[Items from a data source]
◆ ◆ ◆ ◆ ◆

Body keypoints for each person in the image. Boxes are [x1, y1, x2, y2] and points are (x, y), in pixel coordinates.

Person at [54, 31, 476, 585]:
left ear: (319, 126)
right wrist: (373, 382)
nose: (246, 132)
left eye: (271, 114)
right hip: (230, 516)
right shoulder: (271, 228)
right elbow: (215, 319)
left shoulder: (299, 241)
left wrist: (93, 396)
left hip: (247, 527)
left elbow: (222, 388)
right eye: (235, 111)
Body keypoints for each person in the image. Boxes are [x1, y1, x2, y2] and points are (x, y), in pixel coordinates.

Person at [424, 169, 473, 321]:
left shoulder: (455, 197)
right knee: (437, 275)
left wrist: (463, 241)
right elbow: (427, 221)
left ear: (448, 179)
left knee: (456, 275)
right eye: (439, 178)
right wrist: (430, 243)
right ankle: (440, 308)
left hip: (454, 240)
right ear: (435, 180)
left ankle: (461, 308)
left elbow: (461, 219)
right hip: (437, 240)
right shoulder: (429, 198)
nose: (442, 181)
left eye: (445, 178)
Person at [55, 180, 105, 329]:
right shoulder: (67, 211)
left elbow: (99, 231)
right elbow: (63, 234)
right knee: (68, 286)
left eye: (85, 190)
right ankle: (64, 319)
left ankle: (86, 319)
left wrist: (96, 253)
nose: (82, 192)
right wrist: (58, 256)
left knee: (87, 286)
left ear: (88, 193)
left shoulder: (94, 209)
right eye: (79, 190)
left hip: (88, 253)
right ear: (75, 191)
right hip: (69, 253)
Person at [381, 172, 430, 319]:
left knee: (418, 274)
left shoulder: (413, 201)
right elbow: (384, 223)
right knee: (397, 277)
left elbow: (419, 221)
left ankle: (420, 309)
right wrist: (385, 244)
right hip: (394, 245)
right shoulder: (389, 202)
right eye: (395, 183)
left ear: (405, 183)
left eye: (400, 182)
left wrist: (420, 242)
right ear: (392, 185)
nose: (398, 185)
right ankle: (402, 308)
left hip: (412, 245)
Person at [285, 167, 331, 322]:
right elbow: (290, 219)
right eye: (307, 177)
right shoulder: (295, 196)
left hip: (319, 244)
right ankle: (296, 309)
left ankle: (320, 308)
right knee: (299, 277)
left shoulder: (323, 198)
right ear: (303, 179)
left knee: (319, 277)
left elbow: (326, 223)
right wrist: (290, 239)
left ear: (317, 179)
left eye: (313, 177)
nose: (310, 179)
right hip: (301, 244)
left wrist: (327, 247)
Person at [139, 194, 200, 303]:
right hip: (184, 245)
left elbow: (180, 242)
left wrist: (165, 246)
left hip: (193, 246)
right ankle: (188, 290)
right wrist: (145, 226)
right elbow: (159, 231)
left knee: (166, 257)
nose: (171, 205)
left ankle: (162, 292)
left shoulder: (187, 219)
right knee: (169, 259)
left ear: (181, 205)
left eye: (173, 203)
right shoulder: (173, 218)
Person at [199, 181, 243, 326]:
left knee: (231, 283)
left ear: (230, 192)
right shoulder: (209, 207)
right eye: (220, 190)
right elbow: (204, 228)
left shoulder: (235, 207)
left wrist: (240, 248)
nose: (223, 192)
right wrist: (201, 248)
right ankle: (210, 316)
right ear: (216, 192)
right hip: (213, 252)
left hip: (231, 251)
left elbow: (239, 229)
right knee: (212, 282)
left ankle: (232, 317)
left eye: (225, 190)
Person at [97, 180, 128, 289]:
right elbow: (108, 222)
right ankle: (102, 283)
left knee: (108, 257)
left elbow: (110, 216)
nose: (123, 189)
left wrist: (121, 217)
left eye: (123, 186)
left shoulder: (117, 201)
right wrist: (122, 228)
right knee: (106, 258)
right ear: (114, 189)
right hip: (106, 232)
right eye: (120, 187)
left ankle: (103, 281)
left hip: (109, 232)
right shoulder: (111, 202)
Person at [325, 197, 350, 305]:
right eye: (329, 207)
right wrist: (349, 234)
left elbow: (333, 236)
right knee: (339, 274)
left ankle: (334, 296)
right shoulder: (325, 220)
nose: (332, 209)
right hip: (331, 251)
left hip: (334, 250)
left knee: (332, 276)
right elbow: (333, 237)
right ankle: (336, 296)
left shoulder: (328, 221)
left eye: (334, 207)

◆ ◆ ◆ ◆ ◆

_About this task_.
Extract the data in full. Keep it word for word.

_Written solution_.
Body keypoints for each person in the image. Boxes are [x1, y1, x2, y2] and points are (x, y), in pixel coordinates.

Person at [54, 31, 476, 585]:
left ear: (319, 126)
right wrist: (373, 382)
nose: (246, 132)
left eye: (271, 114)
right hip: (230, 516)
right shoulder: (271, 228)
right elbow: (215, 319)
left shoulder: (299, 241)
left wrist: (93, 396)
left hip: (247, 527)
left elbow: (222, 388)
right eye: (235, 111)
Body keypoints for each person in the image. Boxes are [x1, y1, x2, y2] and points are (x, y), in pixel coordinates.

Person at [424, 169, 473, 321]:
left shoulder: (455, 197)
right knee: (437, 275)
left wrist: (463, 241)
right elbow: (427, 221)
left ear: (448, 179)
left knee: (456, 275)
right eye: (439, 178)
right wrist: (430, 243)
right ankle: (440, 308)
left hip: (454, 240)
right ear: (435, 180)
left ankle: (461, 308)
left elbow: (461, 219)
right hip: (437, 240)
right shoulder: (429, 198)
nose: (442, 181)
left eye: (445, 178)
Person at [55, 180, 105, 329]:
right shoulder: (67, 211)
left elbow: (99, 231)
right elbow: (63, 234)
right knee: (68, 286)
left eye: (85, 190)
right ankle: (64, 319)
left ankle: (86, 319)
left wrist: (96, 253)
nose: (82, 192)
right wrist: (58, 256)
left knee: (87, 286)
left ear: (88, 193)
left shoulder: (94, 209)
right eye: (79, 190)
left hip: (88, 253)
right ear: (75, 191)
right hip: (69, 253)
Person at [381, 172, 430, 319]:
left knee: (418, 274)
left shoulder: (413, 201)
right elbow: (384, 223)
right knee: (397, 277)
left elbow: (419, 221)
left ankle: (420, 309)
right wrist: (385, 244)
right hip: (394, 245)
right shoulder: (389, 202)
right eye: (395, 183)
left ear: (405, 183)
left eye: (400, 182)
left wrist: (420, 242)
right ear: (392, 185)
nose: (398, 185)
right ankle: (402, 308)
left hip: (412, 245)
Person at [285, 167, 331, 322]:
right elbow: (290, 219)
right eye: (307, 177)
right shoulder: (295, 196)
left hip: (319, 244)
right ankle: (296, 309)
left ankle: (320, 308)
right knee: (299, 277)
left shoulder: (323, 198)
right ear: (303, 179)
left knee: (319, 277)
left elbow: (326, 223)
right wrist: (290, 239)
left ear: (317, 179)
left eye: (313, 177)
nose: (310, 179)
right hip: (301, 244)
left wrist: (327, 247)
Person at [139, 194, 200, 303]:
right hip: (184, 245)
left elbow: (180, 242)
left wrist: (165, 246)
left hip: (193, 246)
right ankle: (188, 290)
right wrist: (145, 226)
right elbow: (159, 231)
left knee: (166, 257)
nose: (171, 205)
left ankle: (162, 292)
left shoulder: (187, 219)
right knee: (169, 259)
left ear: (181, 205)
left eye: (173, 203)
right shoulder: (173, 218)
Person at [199, 181, 243, 326]:
left knee: (231, 283)
left ear: (230, 192)
right shoulder: (209, 207)
right eye: (220, 190)
right elbow: (204, 228)
left shoulder: (235, 207)
left wrist: (240, 248)
nose: (223, 192)
right wrist: (201, 248)
right ankle: (210, 316)
right ear: (216, 192)
right hip: (213, 252)
left hip: (231, 251)
left elbow: (239, 229)
right knee: (212, 282)
left ankle: (232, 317)
left eye: (225, 190)
Person at [97, 180, 128, 289]:
right elbow: (108, 222)
right ankle: (102, 283)
left knee: (108, 257)
left elbow: (110, 216)
nose: (123, 189)
left wrist: (121, 217)
left eye: (123, 186)
left shoulder: (117, 201)
right wrist: (122, 228)
right knee: (106, 258)
right ear: (114, 189)
right hip: (106, 232)
right eye: (120, 187)
left ankle: (103, 281)
left hip: (109, 232)
right shoulder: (111, 202)
Person at [325, 197, 350, 305]:
right eye: (329, 207)
right wrist: (349, 234)
left elbow: (333, 236)
right knee: (339, 274)
left ankle: (334, 296)
right shoulder: (325, 220)
nose: (332, 209)
right hip: (331, 251)
left hip: (334, 250)
left knee: (332, 276)
right elbow: (333, 237)
right ankle: (336, 296)
left shoulder: (328, 221)
left eye: (334, 207)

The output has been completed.